Piping that (|) into tail -5 lists the last 5 rows.

The results may look like this:

dlink:x:2000:2000:David Link:/home/dlink:/bin/bash
mysql:x:104:111:MySQL Server,,,:/nonexistent:/bin/false
jzlink:x:2001:2000:Julia Link:/home/jzlink:/bin/bash
ftp:x:105:112:ftp daemon,,,:/srv/ftp:/bin/false
postfix:x:106:113::/var/spool/postfix:/bin/false

This shows  name, x, user id, group id, description, home directory and default shell for each user.  x is a place holder for the password.

What is Unix?

The Unix Operating System, born 45 years ago, and the Bash Shell, born 25 years ago – are the two most powerful programming tools ever created.
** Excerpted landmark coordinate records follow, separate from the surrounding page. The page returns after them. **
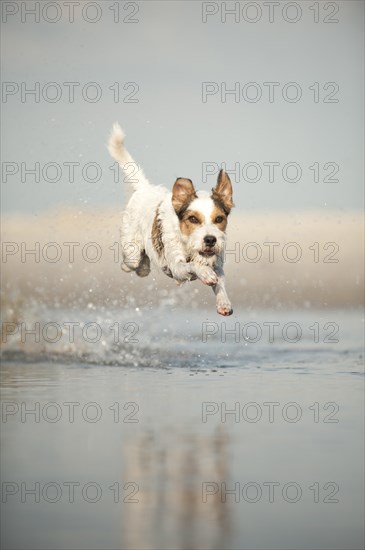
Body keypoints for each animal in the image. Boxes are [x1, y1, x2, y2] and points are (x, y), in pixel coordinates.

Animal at [107, 123, 233, 316]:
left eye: (219, 218)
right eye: (193, 219)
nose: (210, 239)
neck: (190, 246)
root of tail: (145, 188)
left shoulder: (217, 263)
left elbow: (220, 282)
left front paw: (223, 302)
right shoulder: (177, 266)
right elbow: (192, 266)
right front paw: (205, 273)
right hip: (131, 247)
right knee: (132, 262)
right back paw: (133, 266)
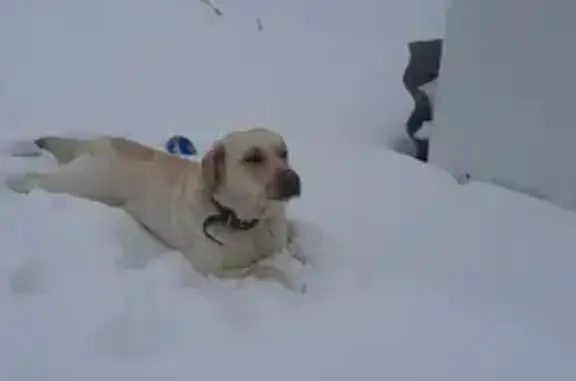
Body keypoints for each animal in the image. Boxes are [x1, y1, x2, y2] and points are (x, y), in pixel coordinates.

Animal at [4, 127, 308, 290]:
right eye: (252, 158)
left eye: (283, 152)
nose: (294, 179)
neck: (247, 222)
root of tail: (99, 142)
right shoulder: (213, 273)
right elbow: (262, 270)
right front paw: (293, 280)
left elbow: (291, 242)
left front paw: (301, 255)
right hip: (83, 183)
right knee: (34, 178)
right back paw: (12, 180)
Unix was the brain child of Ken Thompson and Dennis Ritchie while working in the mid-1960s.  Today most of us use a Linux, Linus Torvalds’ variant of Unix release in 1991.

Bash was developed in 1977.   It is published under the GNU Public license.
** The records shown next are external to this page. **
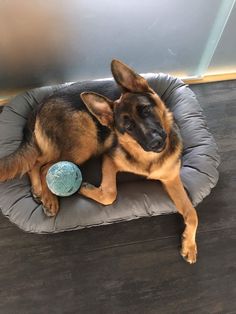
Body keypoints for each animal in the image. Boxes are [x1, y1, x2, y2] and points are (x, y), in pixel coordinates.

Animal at [0, 60, 197, 264]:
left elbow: (192, 213)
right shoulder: (109, 159)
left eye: (146, 110)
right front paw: (84, 188)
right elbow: (110, 194)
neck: (149, 159)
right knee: (45, 167)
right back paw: (49, 199)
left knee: (35, 162)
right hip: (85, 144)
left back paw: (39, 192)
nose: (156, 142)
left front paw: (189, 246)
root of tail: (41, 103)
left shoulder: (171, 179)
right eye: (128, 127)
Combined, these two pieces of software make the most formidable tool in any developers arsenal.   Unix, is a multi-user, mult-tasking, file system centric core that talks to the computers CPU (its brain), which in turn controls all the computer resources.    Bash is a command line shell wrapped around Unix giving humans the ability to interact with the Unix core in a pseudo English way.

This example, typed after the bash prompt ($) reads ‘List files in long format’, or simply ‘L S minus L’:

$ ls -l

The results might look like this:

drwxr-xr-x 2 dlink dev 4096 Sep 28 20:03 200px
-rw-r–r– 1 dlink dev 230678 Feb 8 2014 Angel.jpg
-rw-r–r– 1 dlink dev 46252 Dec 1 2013 Black_Horse.jpg
-rw-r–r– 1 dlink dev 1379310 Apr 25 13:20 Buddha_watercolor.png
-rw-r–r– 1 dlink dev 22673 Sep 28 19:45 Chacmool.jpg
-rw-r–r– 1 dlink dev 52911 Dec 1 2013 Flowers_3-29-2013.jpeg
-rw-r–r– 1 dlink dev 32078 Sep 28 19:45 Good Nature.jpg

The Machintosh Operating System is a Unix variant.   The Windows Operating System is not, and should be avoided for all serious development work.